Available data
##########

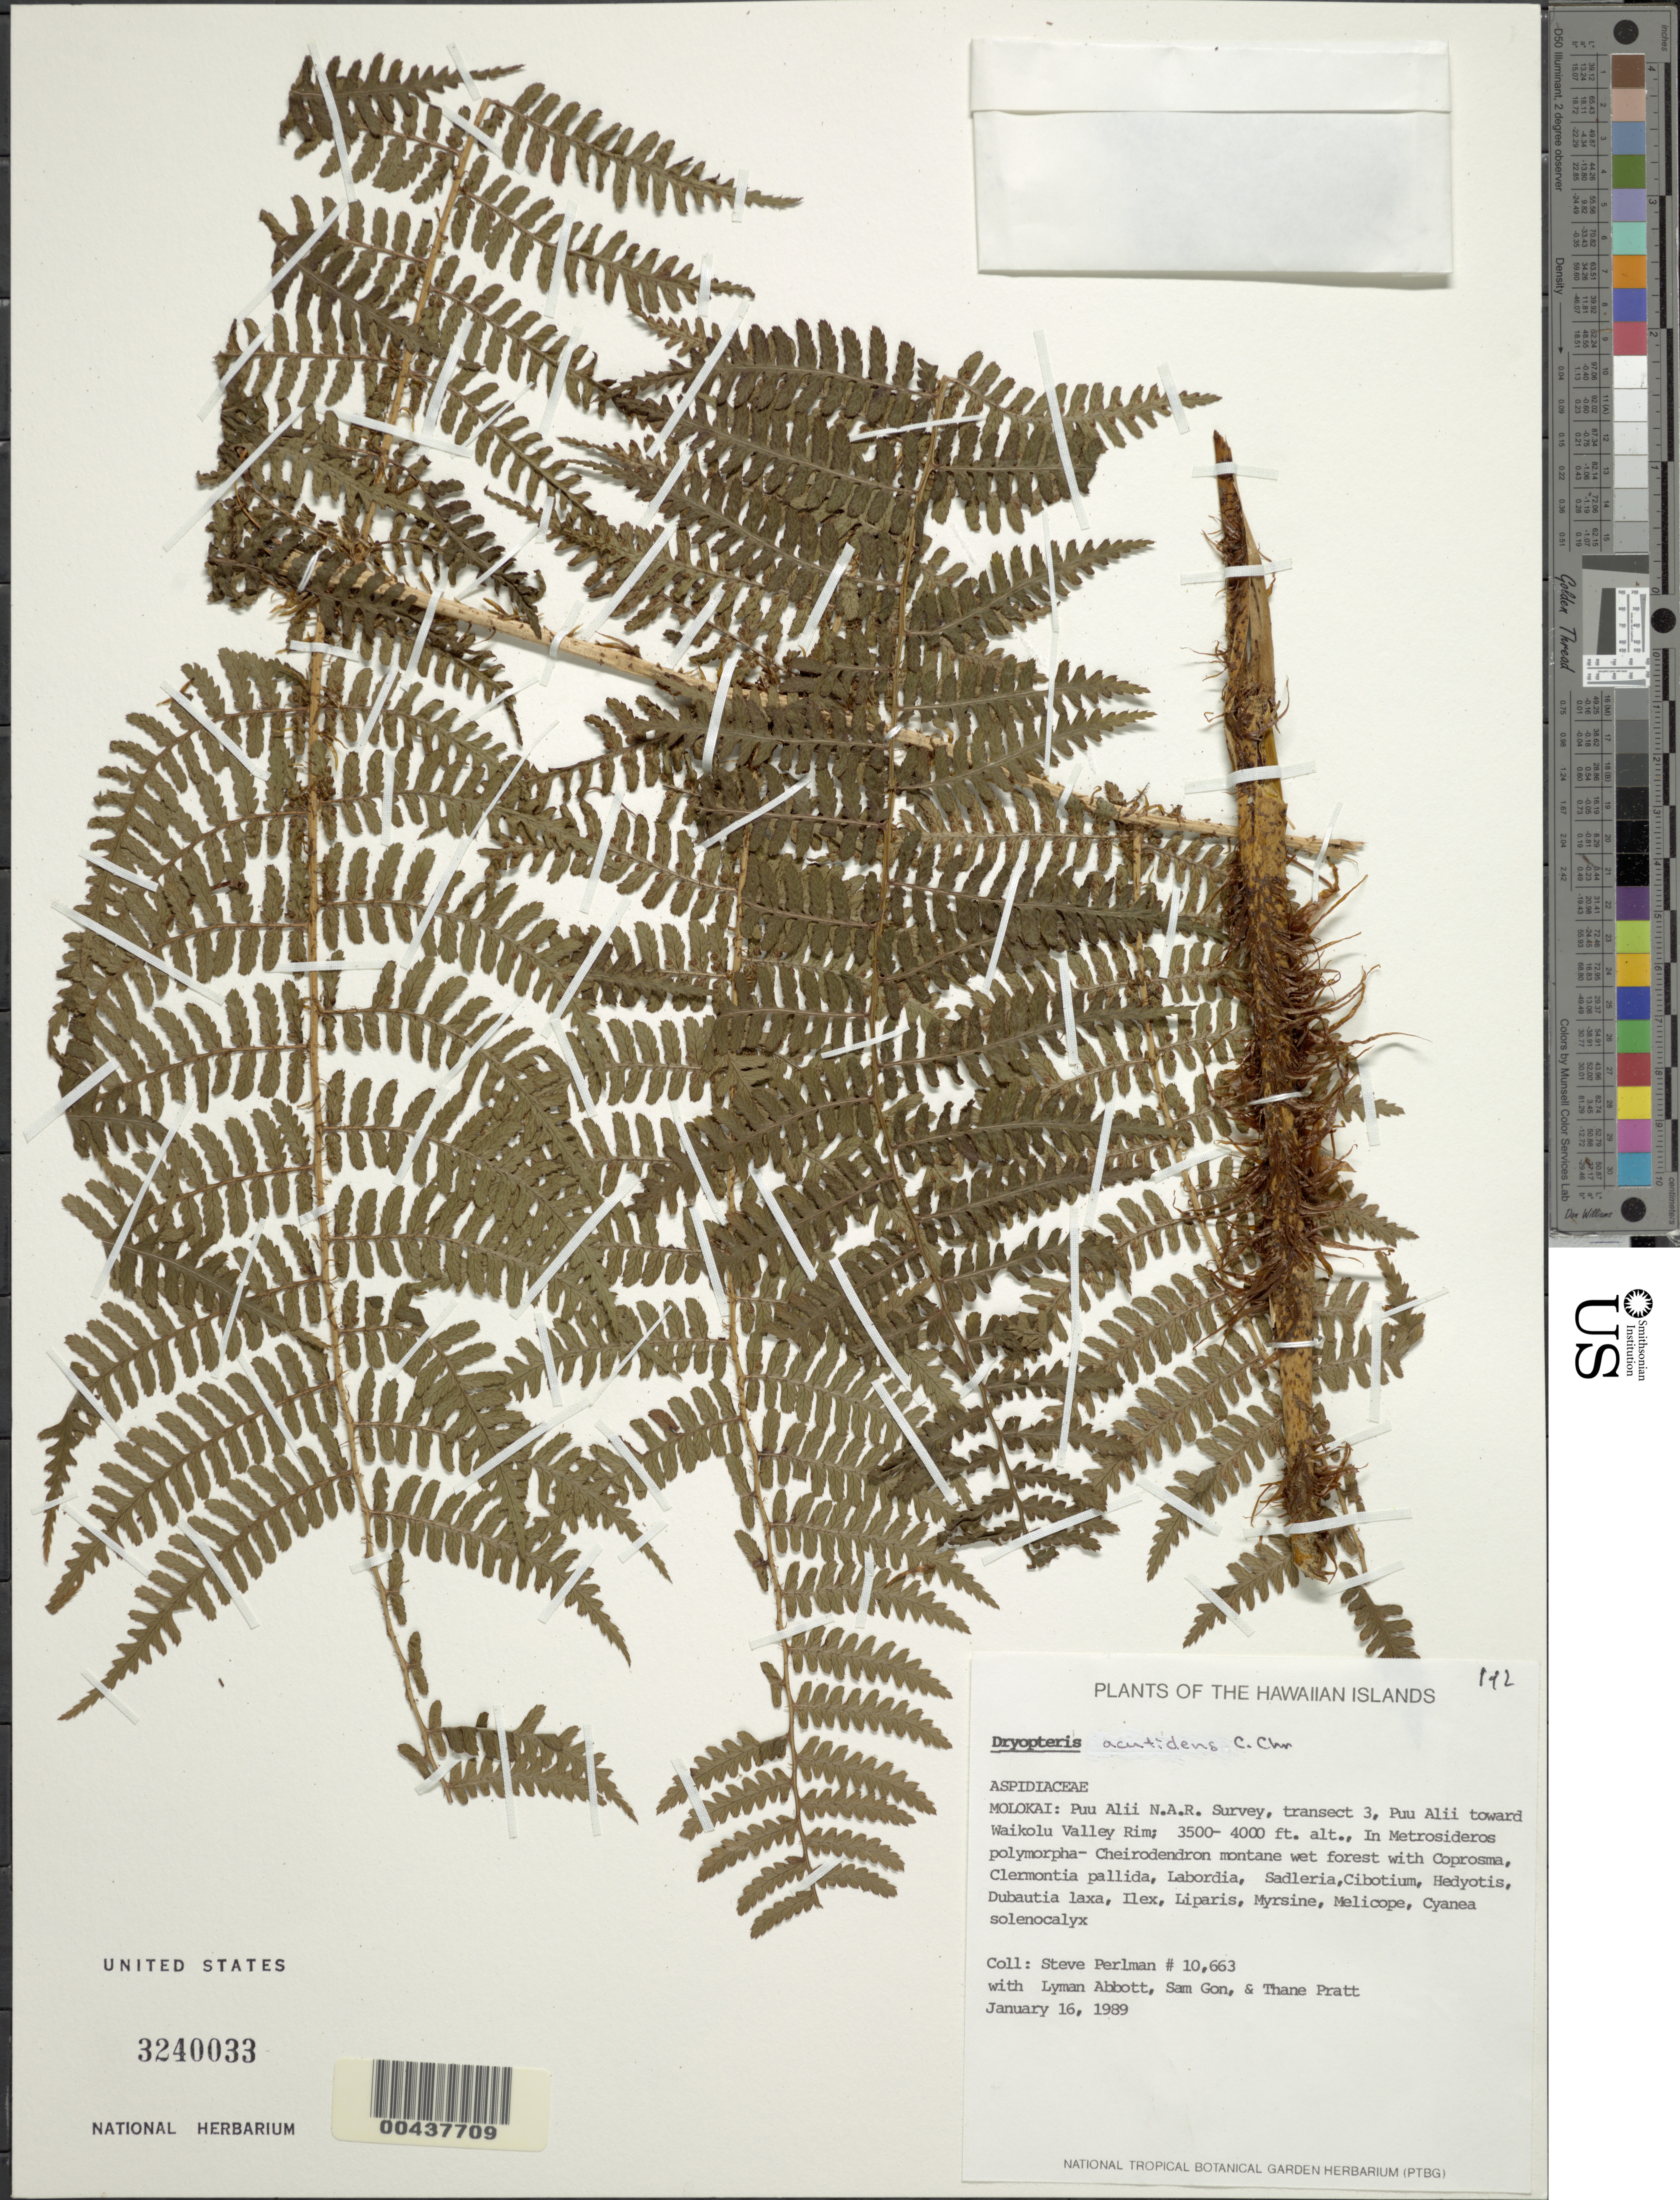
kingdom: Plantae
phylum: Tracheophyta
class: Polypodiopsida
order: Polypodiales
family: Dryopteridaceae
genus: Dryopteris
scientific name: Dryopteris acutidens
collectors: S. P. Perlman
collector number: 10663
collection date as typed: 16 Jan 1989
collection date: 1989-01-16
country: United States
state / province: Hawaii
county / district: Maui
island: Moloka'i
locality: Puu Alii N.A.R. Survey, transect 3, Puu Alii toward Waikolu Valley Rim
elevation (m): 1067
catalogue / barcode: US 3240033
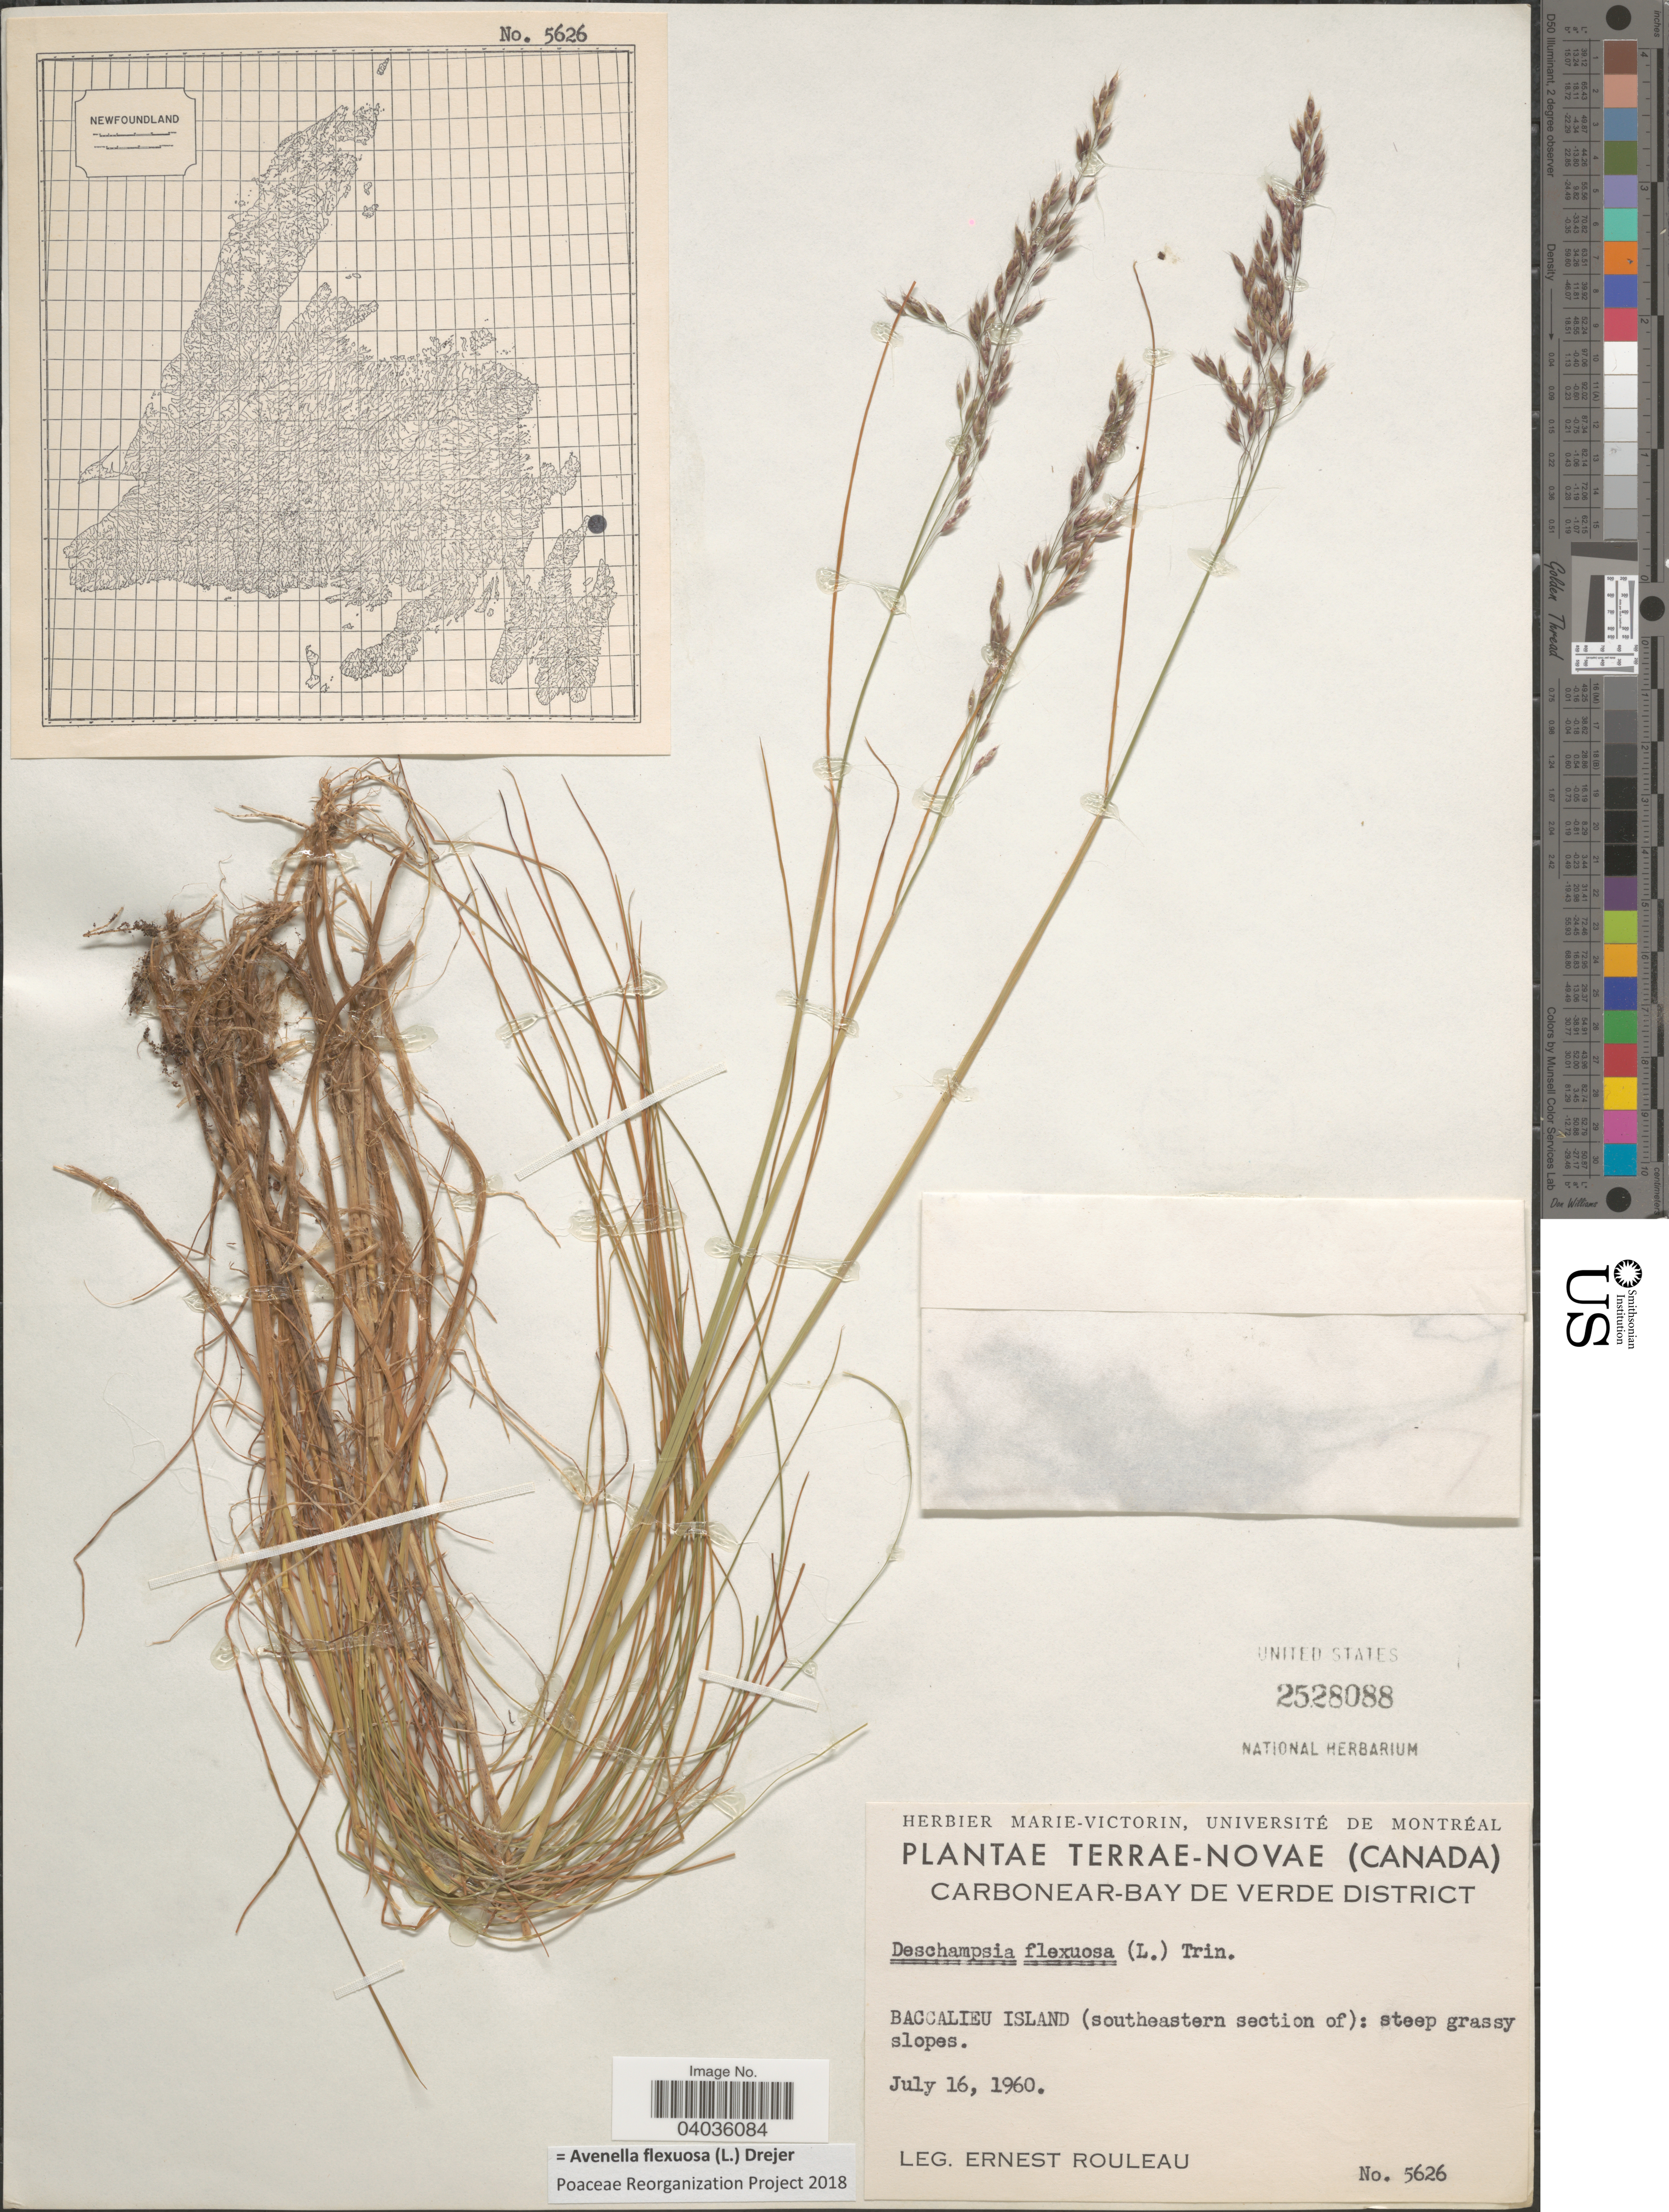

##########

Instruction
Copy every line of the data above word for word, leaving out the pictures.

Answer to the exercise
kingdom: Plantae
phylum: Tracheophyta
class: Polypodiopsida
order: Polypodiales
family: Dryopteridaceae
genus: Dryopteris
scientific name: Dryopteris acutidens
collectors: S. P. Perlman
collector number: 10663
collection date as typed: 16 Jan 1989
collection date: 1989-01-16
country: United States
state / province: Hawaii
county / district: Maui
island: Moloka'i
locality: Puu Alii N.A.R. Survey, transect 3, Puu Alii toward Waikolu Valley Rim
elevation (m): 1067
catalogue / barcode: US 3240033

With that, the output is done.